Semiconductor noise

Abstract
A corpuscular-collective model of noise generated by the Shockley-Read-Hall (SRH) defect centers is proposed for the semiconductors. The interactions of the single-defect centers with the charge carriers both of the conduction and valence energy bands, with their currents and with generation-recombination (GR) current are taken into account. With regard to the unipolar conduction media and devices, such interactions make the analysis and its results much more complex. By starting from the SRH theory, we first determine the average occupation factor and GR current of the single multiple-energy-level defect and the relevant shot noise associated to the GR transitions. Then, again according to such a corpuscular approach, by taking into account the fluctuations of the quasi-Fermi-levels and of the electric potential, we compute the relaxation time and the Langevin equation of the single defect and the modulation which its charge fluctuations induce in the electron, hole, and GR currents. Finally the coupling problem between the defect and the currents of the device terminals is solved, by means of collective approach, by defining proper coupling coefficients between such output currents and the currents and charge injected into the defect itself from the conduction and valence bands.

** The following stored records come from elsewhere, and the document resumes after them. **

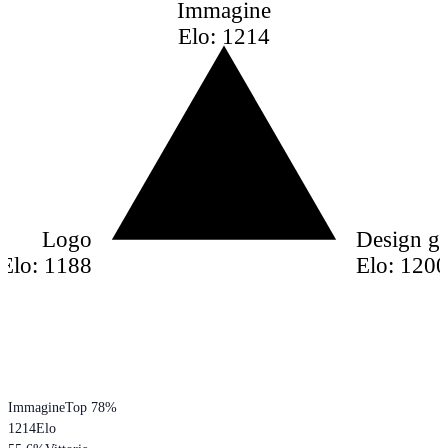
Immagine
Elo: 1214
Logo
Design gr
Elo: 1188
Elo: 120
Immagine
Top 78%
1214
Elo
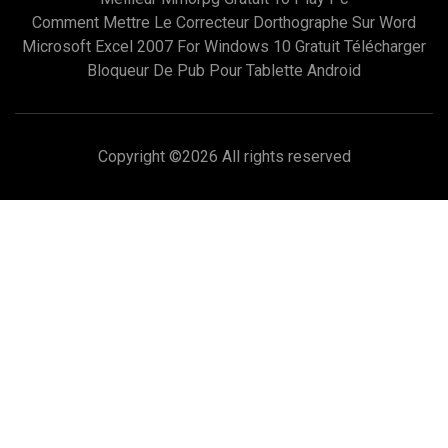
Comment Mettre Le Correcteur Dorthographe Sur Word
Microsoft Excel 2007 For Windows 10 Gratuit Télécharger
Bloqueur De Pub Pour Tablette Android
Copyright ©
2026 All rights reserved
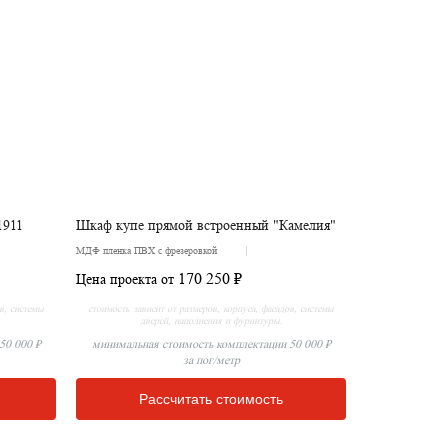
1911
Шкаф купе прямой встроенный "Камелия"
МДФ пленка ПВХ с фрезеровкой
170 250 ₽
Цена проекта от
ов, системы
стоимость зависит от размеров, корпуса, фасадов, системы
дверей, наполнения и фурнитуры.
50 000 ₽
минимальная стоимость комплектации 50 000 ₽
за пог/метр
Рассчитать стоимость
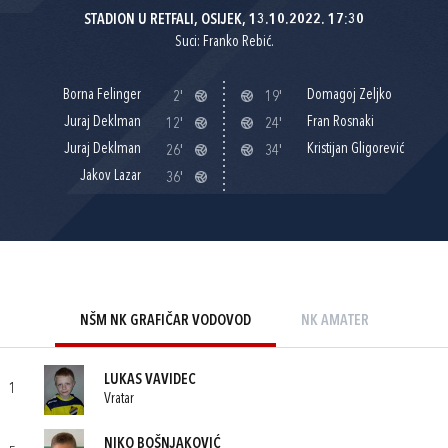
STADION U RETFALI, OSIJEK, 13.10.2022. 17:30
Suci: Franko Rebić.
Borna Felinger
Domagoj Zeljko
2'
19'
Juraj Deklman
Fran Rosnaki
12'
24'
Juraj Deklman
Kristijan Gligorević
26'
34'
Jakov Lazar
36'
NŠM NK GRAFIČAR VODOVOD
NK AMATER
LUKAS VAVIDEC
1
Vratar
NIKO BOŠNJAKOVIĆ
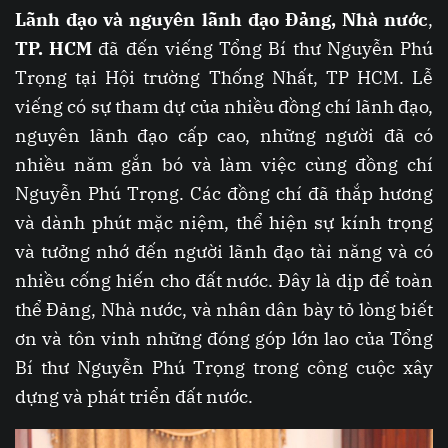
Lãnh đạo và nguyên lãnh đạo Đảng, Nhà nước
,
TP. HCM
đã đến viếng Tổng Bí thư Nguyễn Phú
Trọng tại Hội trường Thống Nhất, TP HCM. Lễ
viếng có sự tham dự của nhiều đồng chí lãnh đạo,
nguyên lãnh đạo cấp cao, những người đã có
nhiều năm gắn bó và làm việc cùng đồng chí
Nguyễn Phú Trọng. Các đồng chí đã thắp hương
và dành phút mặc niệm, thể hiện sự kính trọng
và tưởng nhớ đến người lãnh đạo tài năng và có
nhiều cống hiến cho đất nước. Đây là dịp để toàn
thể Đảng, Nhà nước, và nhân dân bày tỏ lòng biết
ơn và tôn vinh những đóng góp lớn lao của Tổng
Bí thư Nguyễn Phú Trọng trong công cuộc xây
dựng và phát triển đất nước.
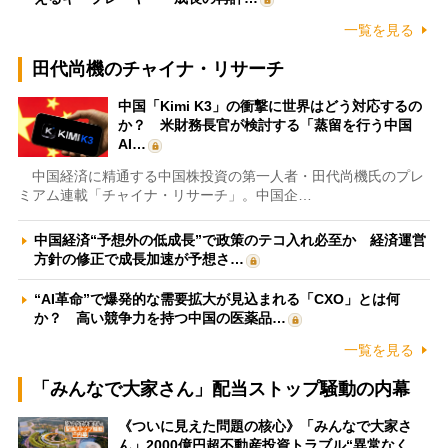
一覧を見る
田代尚機のチャイナ・リサーチ
中国「Kimi K3」の衝撃に世界はどう対応するの
か？ 米財務長官が検討する「蒸留を行う中国
AI…
中国経済に精通する中国株投資の第一人者・田代尚機氏のプレ
ミアム連載「チャイナ・リサーチ」。中国企…
中国経済“予想外の低成長”で政策のテコ入れ必至か 経済運営
方針の修正で成長加速が予想さ…
“AI革命”で爆発的な需要拡大が見込まれる「CXO」とは何
か？ 高い競争力を持つ中国の医薬品…
一覧を見る
「みんなで大家さん」配当ストップ騒動の内幕
《ついに見えた問題の核心》「みんなで大家さ
ん」2000億円超不動産投資トラブル“異常なく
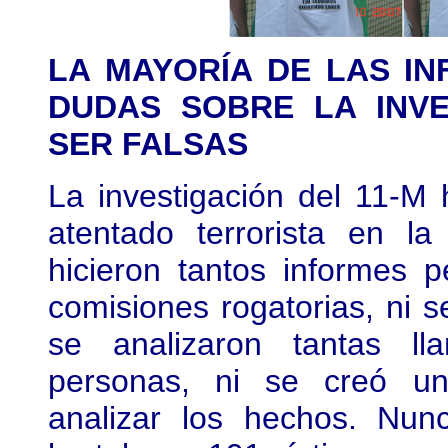
LA MAYORÍA DE LAS I
DUDAS SOBRE LA INVE
SER FALSAS
La investigación del 11-M
atentado terrorista en l
hicieron tantos informes p
comisiones rogatorias, ni se
se analizaron tantas lla
personas, ni se creó un
analizar los hechos. Nu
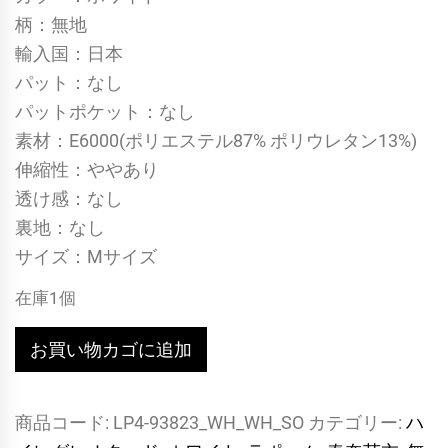
柄：無地
輸入国：日本
パット：なし
パットポケット：なし
素材：E6000(ポリエステル87% ポリウレタン13%)
伸縮性：ややあり
透け感：なし
裏地：なし
サイズ：Mサイズ
在庫1個
[93823]
お買い物カゴに追加
モ
ノ
商品コード:
LP4-93823_WH_WH_SO
カテゴリー:
ハ
キ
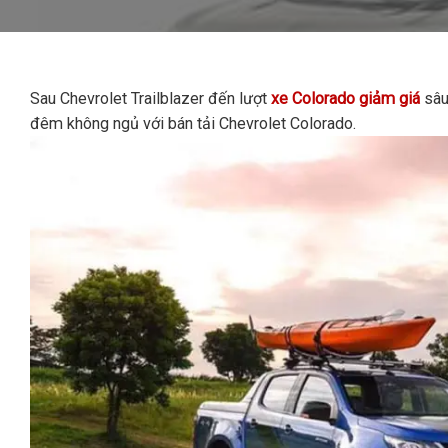
Sau Chevrolet Trailblazer đến lượt
xe Colorado giảm giá
sâu
đêm không ngủ với bán tải Chevrolet Colorado.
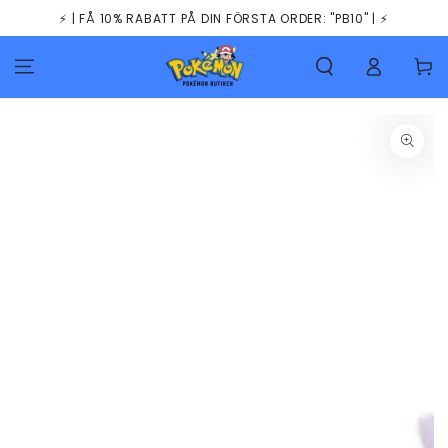
HOPPA TILL
⚡️ | FÅ 10% RABATT PÅ DIN FÖRSTA ORDER: "PB10" | ⚡️
INNEHÅLLET
Kundva
GÅ TILL
PRODUKTINFORMATION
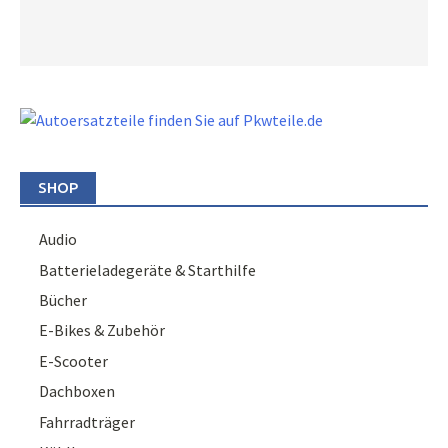
SHOP
Audio
Batterieladegeräte & Starthilfe
Bücher
E-Bikes & Zubehör
E-Scooter
Dachboxen
Fahrradträger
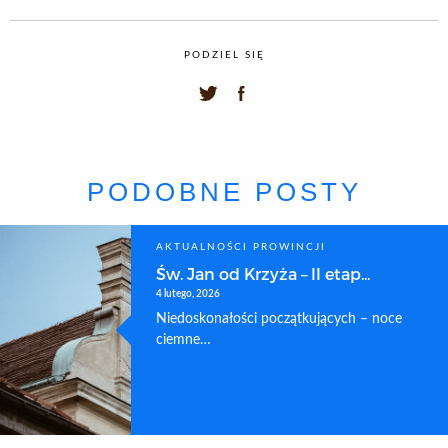
PODZIEL SIĘ
PODOBNE POSTY
AKTUALNOŚCI PROWINCJI
Św. Jan od Krzyża – II etap...
4 lutego, 2026
Niedoskonałości początkujących – noce
ciemne…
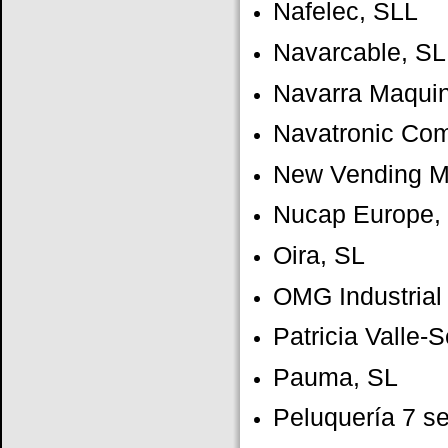
Nafelec, SLL
Navarcable, SL
Navarra Maquin
Navatronic Com
New Vending M
Nucap Europe,
Oira, SL
OMG Industrial 
Patricia Valle-
Pauma, SL
Peluquería 7 s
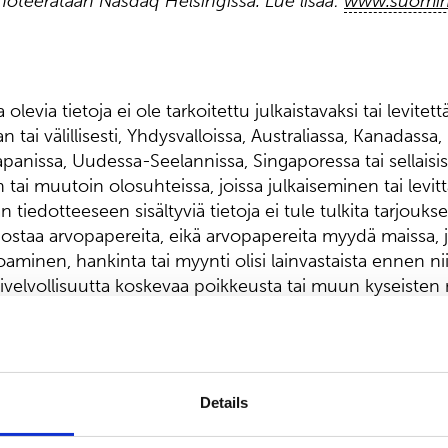
oteerataan Nasdaq Helsingissä. Lue lisää:
www.suomin
 olevia tietoja ei ole tarkoitettu julkaistavaksi tai levite
aan tai välillisesti, Yhdysvalloissa, Australiassa, Kanadass
Japanissa, Uudessa-Seelannissa, Singaporessa tai sellais
hin tai muutoin olosuhteissa, joissa julkaiseminen tai levit
än tiedotteeseen sisältyviä tietoja ei tule tulkita tarjouks
ostaa arvopapereita, eikä arvopapereita myydä maissa, j
aminen, hankinta tai myynti olisi lainvastaista ennen ni
ntivelvollisuutta koskevaa poikkeusta tai muun kyseiste
 mukaisen hyväksynnän saamista.
le tarjous arvopapereiden myymiseksi Yhdysvalloissa. T
papereja ei ole rekisteröity eikä niitä tulla rekisteröimää
Details
paperilain, muutoksineen ("
Yhdysvaltain arvopaperilak
ltion soveltuvien arvopaperilakien mukaisesti, eikä niitä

Then the relationships between such coefficients, for any shape and terminal number of the device, are computed in a general form by means of the transport, continuity, and Poisson equations and of a new method which allows us to evaluate the three- and two-dimensional effects of a single defect through a one-dimensional approach. The new model should be able to account for the thermal, shot, flicker, burst, and GR noises of the semiconductor devices, for any bias condition and for any defect number and allocation in the neutral and space-charge regions.